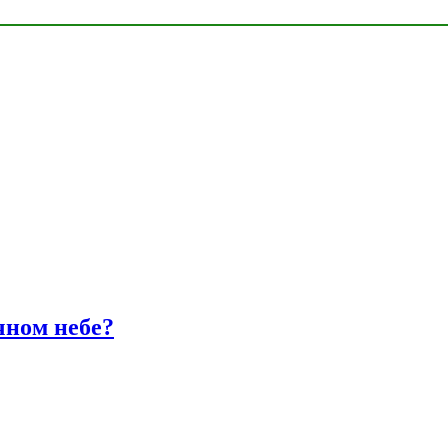
чном небе?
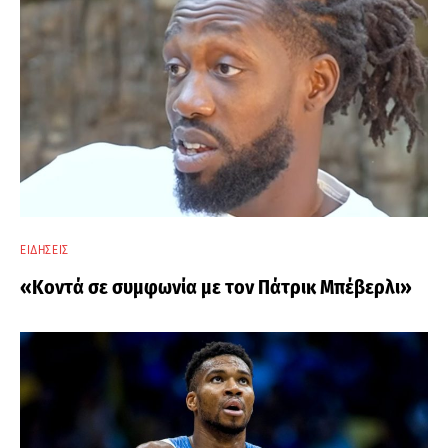
ΕΙΔΉΣΕΙΣ
«Κοντά σε συμφωνία με τον Πάτρικ Μπέβερλι»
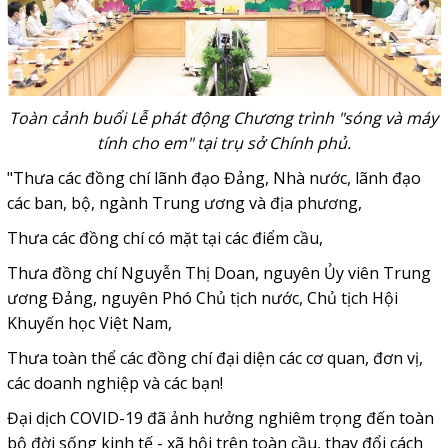
Toàn cảnh buổi Lễ phát động Chương trình "sóng và máy
tính cho em" tại trụ sở Chính phủ.
"Thưa các đồng chí lãnh đạo Đảng, Nhà nước, lãnh đạo
các ban, bộ, ngành Trung ương và địa phương,
Thưa các đồng chí có mặt tại các điểm cầu,
Thưa đồng chí Nguyễn Thị Doan, nguyên Ủy viên Trung
ương Đảng, nguyên Phó Chủ tịch nước, Chủ tịch Hội
Khuyến học Việt Nam,
Thưa toàn thể các đồng chí đại diện các cơ quan, đơn vị,
các doanh nghiệp và các bạn!
Đại dịch COVID-19 đã ảnh hưởng nghiêm trọng đến toàn
bộ đời sống kinh tế - xã hội trên toàn cầu, thay đổi cách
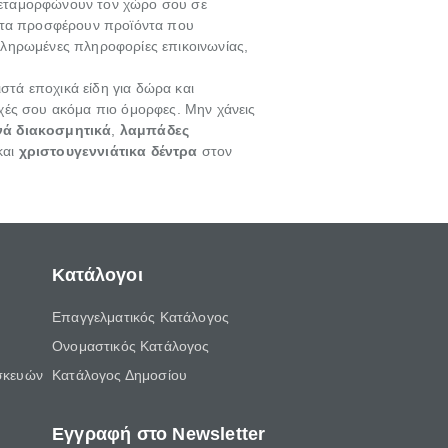
ταμορφώνουν τον χώρο σου σε
ματα προσφέρουν προϊόντα που
κληρωμένες πληροφορίες επικοινωνίας,
ριστά εποχικά είδη για δώρα και
ποχές σου ακόμα πιο όμορφες. Μην χάνεις
ά διακοσμητικά
,
λαμπάδες
και
χριστουγεννιάτικα δέντρα
στον
Κατάλογοι
Επαγγελματικός Κατάλογος
Ονομαστικός Κατάλογος
σκευών
Κατάλογος Δημοσίου
Εγγραφή στο Newsletter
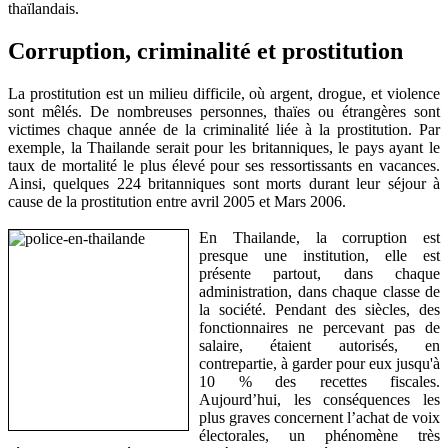
thaïlandais.
Corruption, criminalité et prostitution
La prostitution est un milieu difficile, où argent, drogue, et violence
sont mêlés. De nombreuses personnes, thaïes ou étrangères sont
victimes chaque année de la criminalité liée à la prostitution. Par
exemple, la Thailande serait pour les britanniques, le pays ayant le
taux de mortalité le plus élevé pour ses ressortissants en vacances.
Ainsi, quelques 224 britanniques sont morts durant leur séjour à
cause de la prostitution entre avril 2005 et Mars 2006.
En Thailande, la corruption est
presque une institution, elle est
présente partout, dans chaque
administration, dans chaque classe de
la société. Pendant des siècles, des
fonctionnaires ne percevant pas de
salaire, étaient autorisés, en
contrepartie, à garder pour eux jusqu'à
10 % des recettes fiscales.
Aujourd’hui, les conséquences les
plus graves concernent l’achat de voix
électorales, un phénomène très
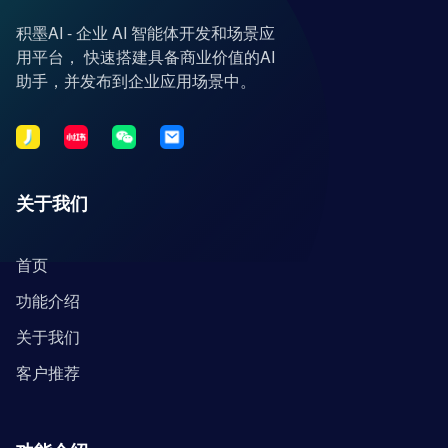
积墨AI - 企业 AI 智能体开发和场景应
用平台， 快速搭建具备商业价值的AI
助手，并发布到企业应用场景中。
关于我们
首页
功能介绍
关于我们
客户推荐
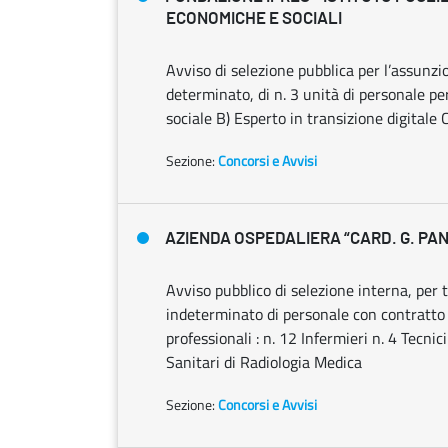
ECONOMICHE E SOCIALI
Avviso di selezione pubblica per l’assunz
determinato, di n. 3 unità di personale per 
sociale B) Esperto in transizione digitale C
Sezione:
Concorsi e Avvisi
AZIENDA OSPEDALIERA “CARD. G. PAN
Avviso pubblico di selezione interna, per t
indeterminato di personale con contratto d
professionali : n. 12 Infermieri n. 4 Tecni
Sanitari di Radiologia Medica
Sezione:
Concorsi e Avvisi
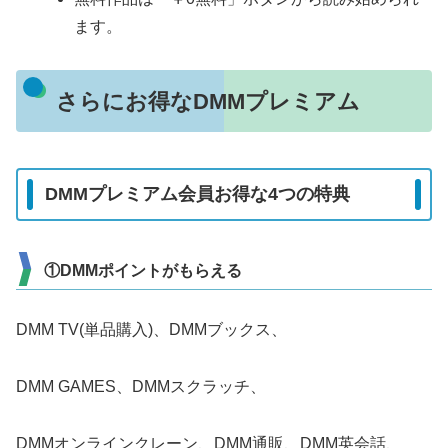
ます。
さらにお得なDMMプレミアム
DMMプレミアム会員お得な4つの特典
①DMMポイントがもらえる
DMM TV(単品購入)、DMMブックス、
DMM GAMES、DMMスクラッチ、
DMMオンラインクレーン、DMM通販、DMM英会話、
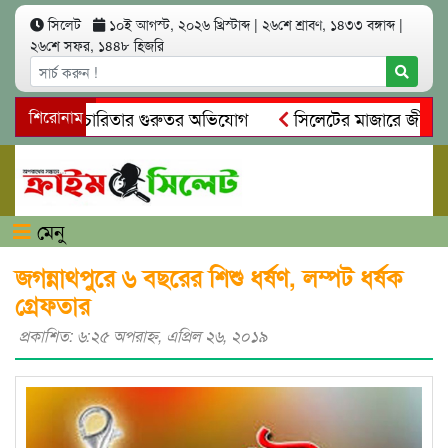
সিলেট
১০ই আগস্ট, ২০২৬ খ্রিস্টাব্দ
|
২৬শে শ্রাবণ, ১৪৩৩ বঙ্গাব্দ
|
২৬শে সফর, ১৪৪৮ হিজরি
িয়ম ও স্বেচ্ছাচারিতার গুরুতর অভিযোগ
শিরোনাম
সিলেটের মাজারে জীবনের 
্ধান, দলিল ফাঁস
গোয়াইনঘাটে প্রেমের ফাঁদে তরুণী পাচার: মাদকাস
মেনু
জগন্নাথপুরে ৬ বছরের শিশু ধর্ষণ, লম্পট ধর্ষক
গ্রেফতার
প্রকাশিত: ৬:২৫ অপরাহ্ণ, এপ্রিল ২৬, ২০১৯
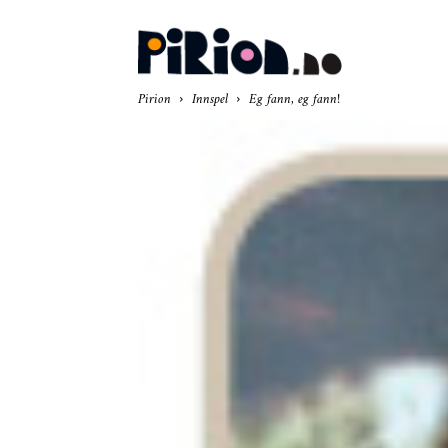
Pir
Pirion
Innspel
Eg fann, eg fann!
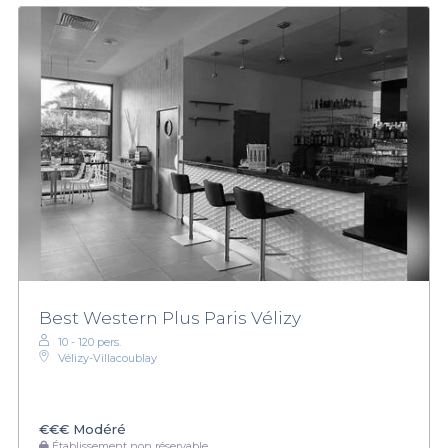
Best Western Plus Paris Vélizy
10 - 120 pers.
Vélizy-Villacoublay
€€€
Modéré
Établissement non réservable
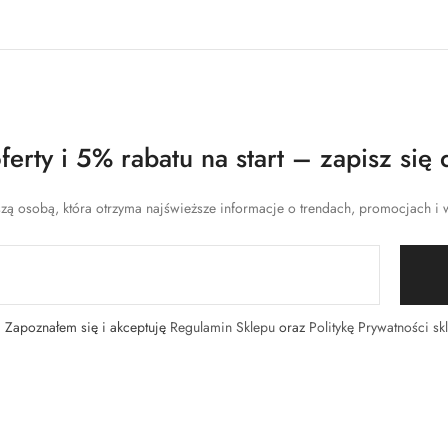
erty i 5% rabatu na start – zapisz się 
zą osobą, która otrzyma najświeższe informacje o trendach, promocjach i w
Zapoznałem się i akceptuję
Regulamin Sklepu
oraz
Politykę Prywatności sk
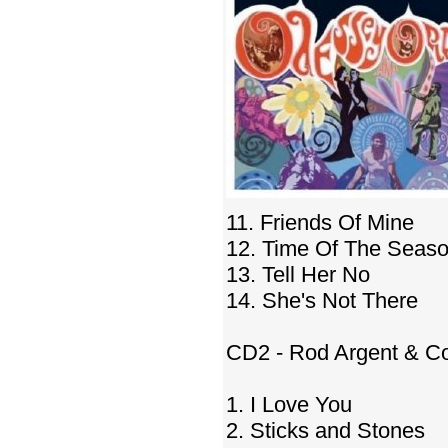
11. Friends Of Mine
12. Time Of The Seas
13. Tell Her No
14. She's Not There
CD2 - Rod Argent & Co
1. I Love You
2. Sticks and Stones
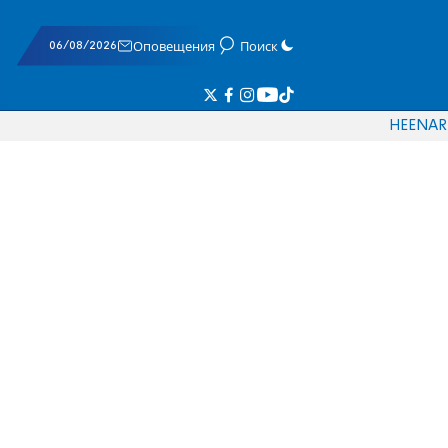
06/08/2026
Оповещения
Поиск
HE
EN
AR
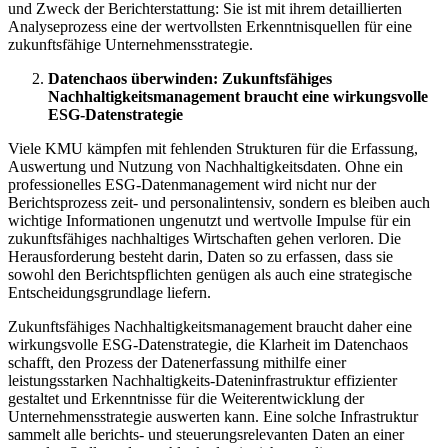
und Zweck der Berichterstattung: Sie ist mit ihrem detaillierten
Analyseprozess eine der wertvollsten Erkenntnisquellen für eine
zukunftsfähige Unternehmensstrategie.
Datenchaos überwinden: Zukunftsfähiges
Nachhaltigkeitsmanagement braucht eine wirkungsvolle
ESG-Datenstrategie
Viele KMU kämpfen mit fehlenden Strukturen für die Erfassung,
Auswertung und Nutzung von Nachhaltigkeitsdaten. Ohne ein
professionelles ESG-Datenmanagement wird nicht nur der
Berichtsprozess zeit- und personalintensiv, sondern es bleiben auch
wichtige Informationen ungenutzt und wertvolle Impulse für ein
zukunftsfähiges nachhaltiges Wirtschaften gehen verloren. Die
Herausforderung besteht darin, Daten so zu erfassen, dass sie
sowohl den Berichtspflichten genügen als auch eine strategische
Entscheidungsgrundlage liefern.
Zukunftsfähiges Nachhaltigkeitsmanagement braucht daher eine
wirkungsvolle ESG-Datenstrategie, die Klarheit im Datenchaos
schafft, den Prozess der Datenerfassung mithilfe einer
leistungsstarken Nachhaltigkeits-Dateninfrastruktur effizienter
gestaltet und Erkenntnisse für die Weiterentwicklung der
Unternehmensstrategie auswerten kann. Eine solche Infrastruktur
sammelt alle berichts- und steuerungsrelevanten Daten an einer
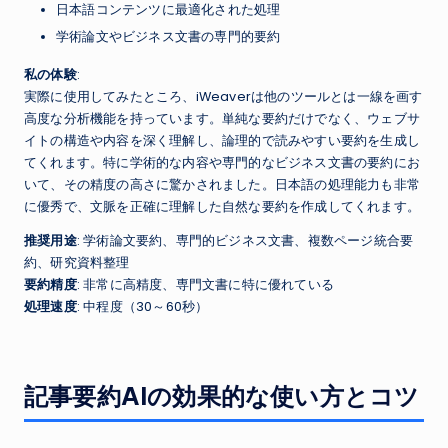
日本語コンテンツに最適化された処理
学術論文やビジネス文書の専門的要約
私の体験
:
実際に使用してみたところ、iWeaverは他のツールとは一線を画す
高度な分析機能を持っています。単純な要約だけでなく、ウェブサ
イトの構造や内容を深く理解し、論理的で読みやすい要約を生成し
てくれます。特に学術的な内容や専門的なビジネス文書の要約にお
いて、その精度の高さに驚かされました。日本語の処理能力も非常
に優秀で、文脈を正確に理解した自然な要約を作成してくれます。
推奨用途
: 学術論文要約、専門的ビジネス文書、複数ページ統合要
約、研究資料整理
要約精度
: 非常に高精度、専門文書に特に優れている
処理速度
: 中程度（30～60秒）
記事要約AIの効果的な使い方とコツ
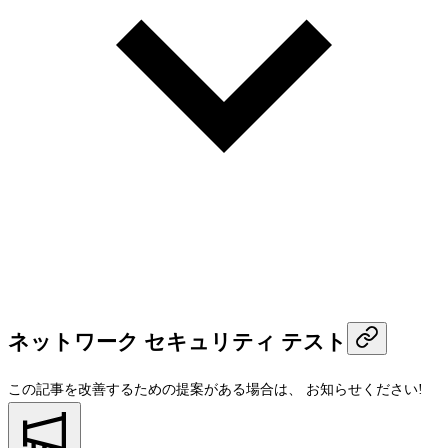
ネットワーク セキュリティ テスト
この記事を改善するための提案がある場合は、
お知らせください!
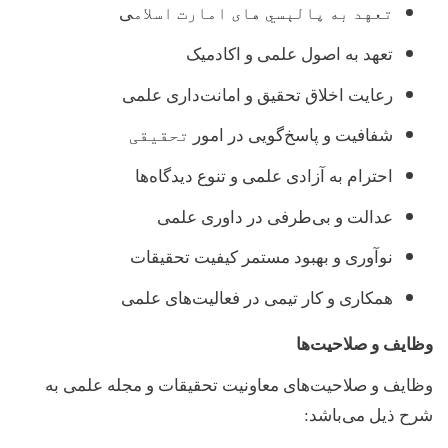
تعهد به پالېسي های امارت اسلام
ی
تعهد به اصول علمی و اکادمیک
رعایت اخلاق تحقیق و امانت‌داری علمی
شفافیت و پاسخ‌گویی در امور
تحقیقی
احترام به آزادی علمی و تنوع دیدگاه‌ها
عدالت و بی‌طرفی در داوری علمی
نوآوری و بهبود مستمر کیفیت تحقیقات
همکاری و کار تیمی در فعالیت‌های علمی
وظایف و صلاحیت‌ها
وظایف و صلاحیت‌های معاونیت تحقیقات و مجله علمی به
شرح ذیل می‌باشد
:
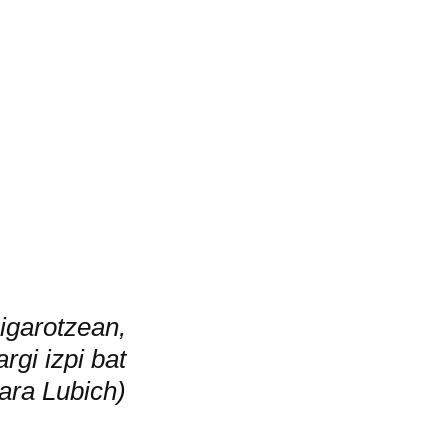
 igarotzean,
rgi izpi bat
ara Lubich)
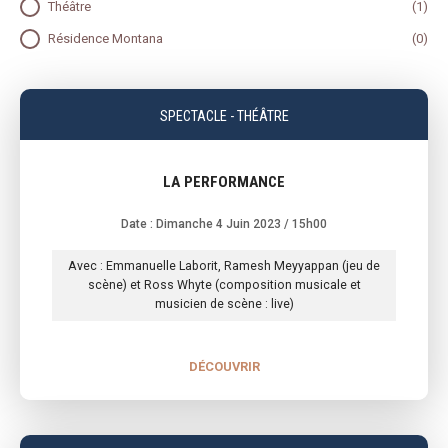
Théâtre
(1)
Résidence Montana
(0)
SPECTACLE - THÉÂTRE
LA PERFORMANCE
Date : Dimanche 4 Juin 2023
/ 15h00
Avec : Emmanuelle Laborit, Ramesh Meyyappan (jeu de
scène) et Ross Whyte (composition musicale et
musicien de scène : live)
DÉCOUVRIR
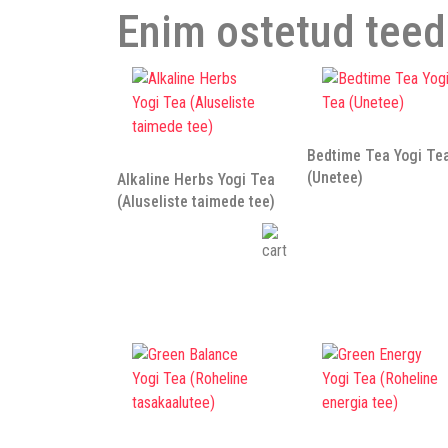
Enim ostetud teed
Bedtime Tea Yogi Te
(Unetee)
Alkaline Herbs Yogi Tea
(Aluseliste taimede tee)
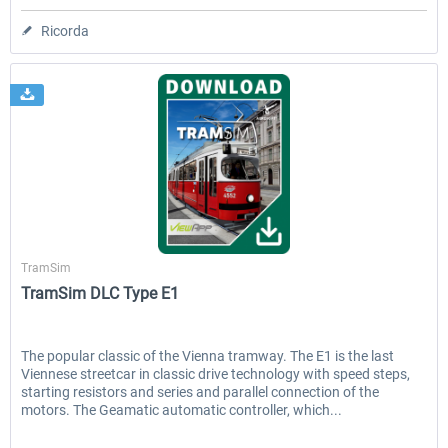
Ricorda
Aerosoft
TramSim
TramSim DLC Type E1
The popular classic of the Vienna tramway. The E1 is the last
Viennese streetcar in classic drive technology with speed steps,
starting resistors and series and parallel connection of the
motors. The Geamatic automatic controller, which...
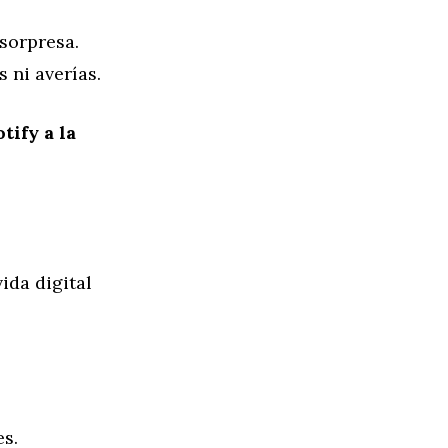
sorpresa.
 ni averías.
tify a la
ida digital
s.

------------------------------------

### Task requirements
Would you reproduce, exactly and with nothing added, every line from the beginning of the entries above through the line that contains "Thưa các đồng chí có", both included, leaving out the pictures?

### Exercise output
чном небе?
ΕΙΔΉΣΕΙΣ
«Κοντά σε συμφωνία με τον Πάτρικ Μπέβερλι»
Toàn cảnh buổi Lễ phát động Chương trình "sóng và máy
tính cho em" tại trụ sở Chính phủ.
"Thưa các đồng chí lãnh đạo Đảng, Nhà nước, lãnh đạo
các ban, bộ, ngành Trung ương và địa phương,
Thưa các đồng chí có mặt tại các điểm cầu,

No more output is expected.